Thousands took to Twitter, calling Booker Superman and inviting him to solve the North Korean missile crisis or run for president. The governor called it a "brave move" and the fire director said the mayor was one of the most heroic men he'd ever met.
Booker, standing in front of the boarded-up home Friday, said, "I did what any neighbor would do — help a neighbor."
He ended up with second-degree burns and smoke inhalation after he brought out Zina Hodge, 47, from her smoky bedroom in the home next to his in a rough neighborhood of brick homes, storefront churches and small bodegas. He was coughing heavily after the rescue late Thursday.
Booker rushed into the burning home shortly after returning from taping a television appearance on Thursday, after Hodge's mother screamed that her daughter was trapped. Following her faint calls of; "I'm here, I'm here. Help! I'm here," Booker lifted her from her bed and carried her on his shoulders through the burning kitchen, where flames had rolled over the roof and back down the wall.
He nearly panicked in the stairwell, where Newark Det. Alex Rodriguez was helping him bring Hodge out. He couldn't see through the smoke.
"That was the moment I had a conversation with God," Booker said. "I really didn't think we were going to get out of there."
Hodge was listed in serious condition Friday in the intensive-care unit of the burn center at Saint Barnabas Medical Center in Livingston. Fire officials said she had suffered second-degree burns to her back and neck and smoke inhalation.
Hodge's mother, Jacqualine Williams, called the second-term mayor "a super mayor" who should become president.
Booker — a former All-American football player at Stanford — downplayed his actions and said he's no hero.
"I didn't feel bravery, I felt terror," he said. "I couldn't breathe. It was a moment I felt very religious, let me put it that way."
Even critics of the mayor, some who refer to him as "Story Booker" for what they call a history of courting publicity to boost his national image while ignoring problems in the impoverished city, offered grudging praise.

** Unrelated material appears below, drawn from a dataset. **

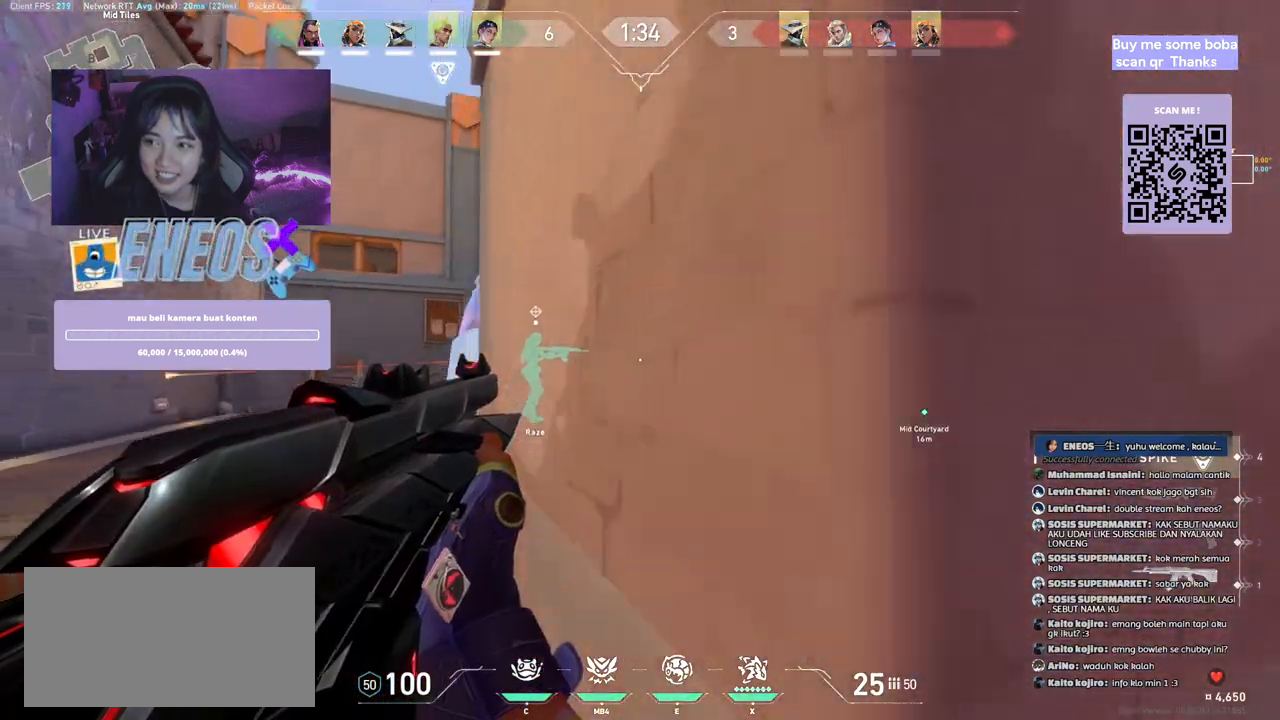
{"keys": ["a"], "mouse": [], "events": []}
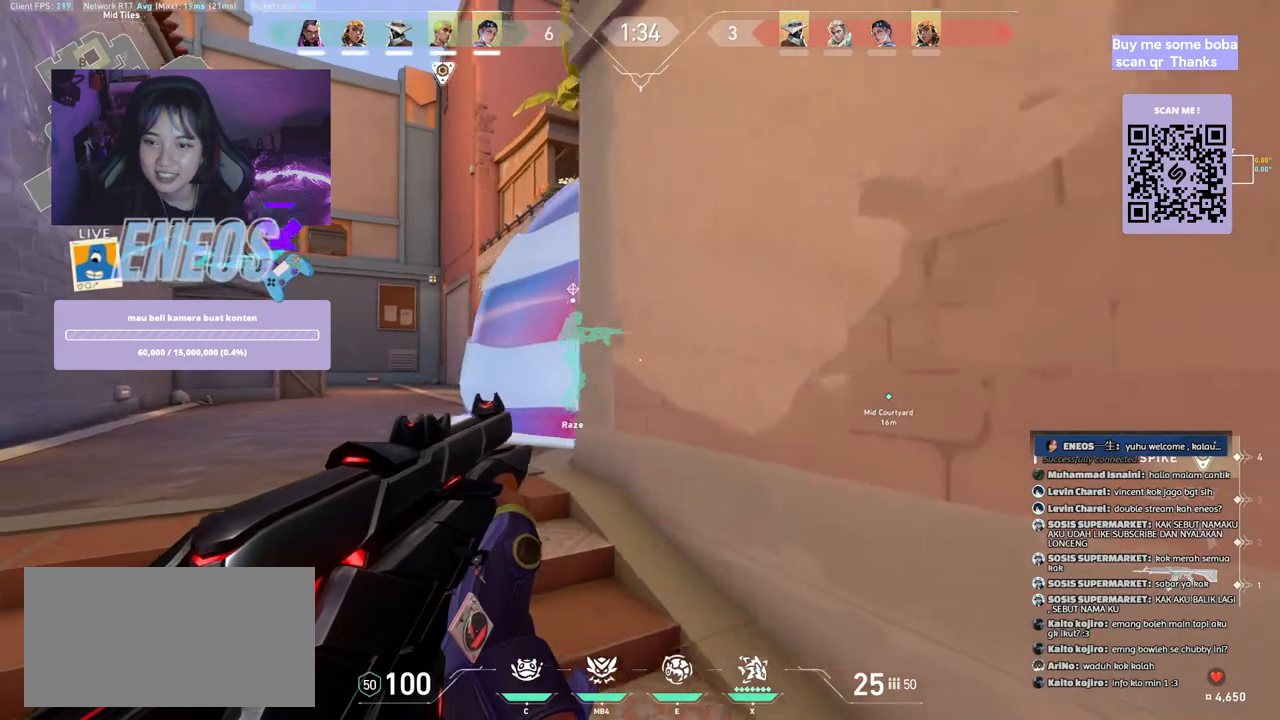
{"keys": ["a"], "mouse": [], "events": []}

"I commend the mayor for what he's done, but the people in this city need jobs," said Joanne Miller, who lives in Booker's neighborhood. "That's the real kind of hero we need in this city."

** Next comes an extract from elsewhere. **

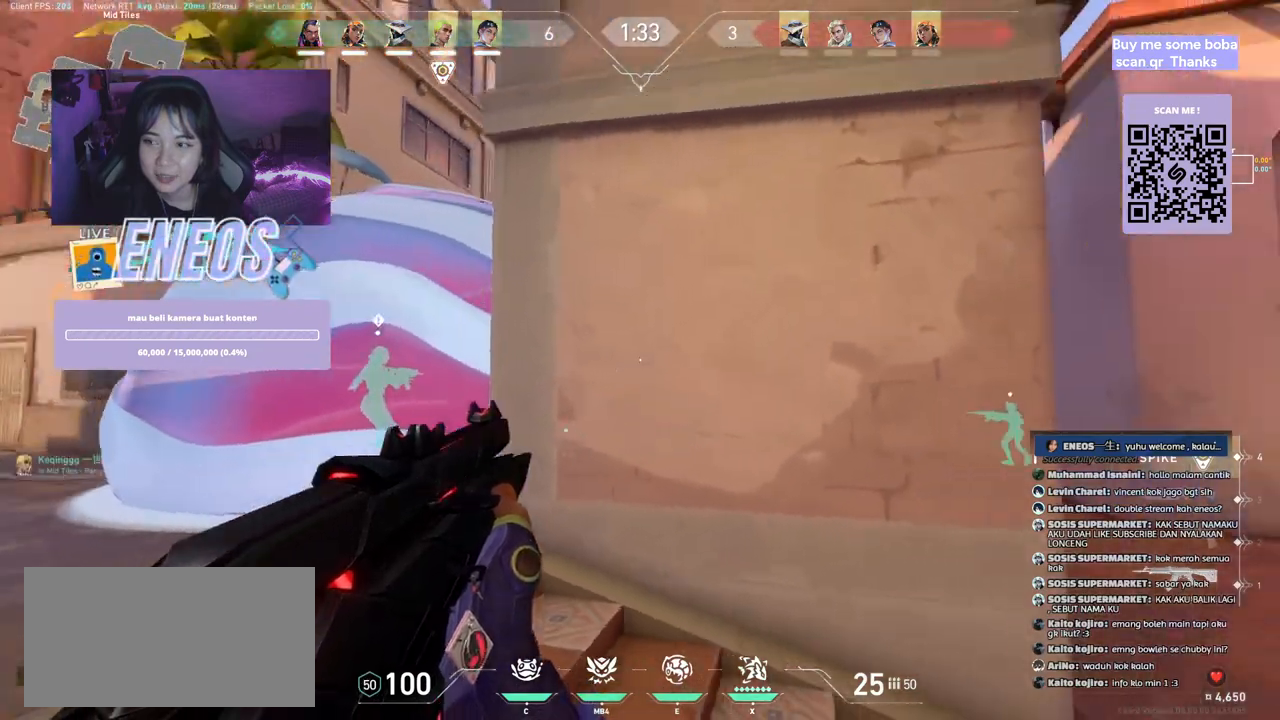
{"keys": ["a"], "mouse": [], "events": [[284, "mouse_right", "down"], [417, "mouse_right", "up"]]}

As mayor, Booker has been known to ride along with police on late-night patrols, once even chasing down a robbery suspect. The Peabody award-winning Sundance Channel series "Brick City" documented his efforts to decrease the city's crime rate and tackle ongoing financial problems. Profiles have appeared in Time magazine and Esquire. He's even shoveled out resident's cars during a blizzard that snarled his city and the rest of the Northeast in 2010.
As a city councilman, he spent months living in a trailer parked on some of the city's most drug-infested corners, and publicly fasted for 10 days outside a violent housing project. He lived in another tenement for years to call attention to blight; it has since been shut down.
Booker, who has attracted names like Oprah Winfrey and the $100 million donation to schools of Facebook founder Mark Zuckerberg, has brushed off rumors that he has his eye on higher office. But he set up a federal political action committee, fueling speculation that he might run for governor or the U.S. Senate.
When the mayor arrived at his neighborhood on Thursday, two members of his security detail had already taken several members of the family from the home; Williams was screaming that her daughter was still inside.
The officers tried to keep him from going, but Booker, who is 6-foot-3, and a former All-American tight end from Stanford, was no match for Rodriguez, who is trained to protect him, not fight him.
"It wasn't easy trying to hold him by the belt," Rodriguez, who is considerably shorter and slimmer than Booker. "He was insisting, 'If I don't go in there, this lady is going to die.'"
Rodriguez helped Booker take Hodge down the smoky stairwell and out. Then, "we both just collapsed," the mayor said.
"I had my proverbial come-to-Jesus moment in my life," he said.
Hodge and the mayor were apparently burned as embers fell from the apartment ceiling while Booker was carrying her. The officials said the fire likely started in the kitchen.
A prolific social media user, Booker tweeted late Thursday and early Friday that he was fine and thanked his followers for their well-wishes. "I will b ok," he wrote.
The Twitter-sphere was blowing up Friday with thousands of tweets from Booker's million-plus Twitter followers about the rescue. Hundreds of tweets were being posted every few minutes throughout the day Friday on (hash)CoryBookerStories, one of several new hashtags created to celebrate Booker's heroics. Even Gov. Chris Christie tweeted, wishing Booker a speedy recovery and adding; "Brave move, Mr. Mayor."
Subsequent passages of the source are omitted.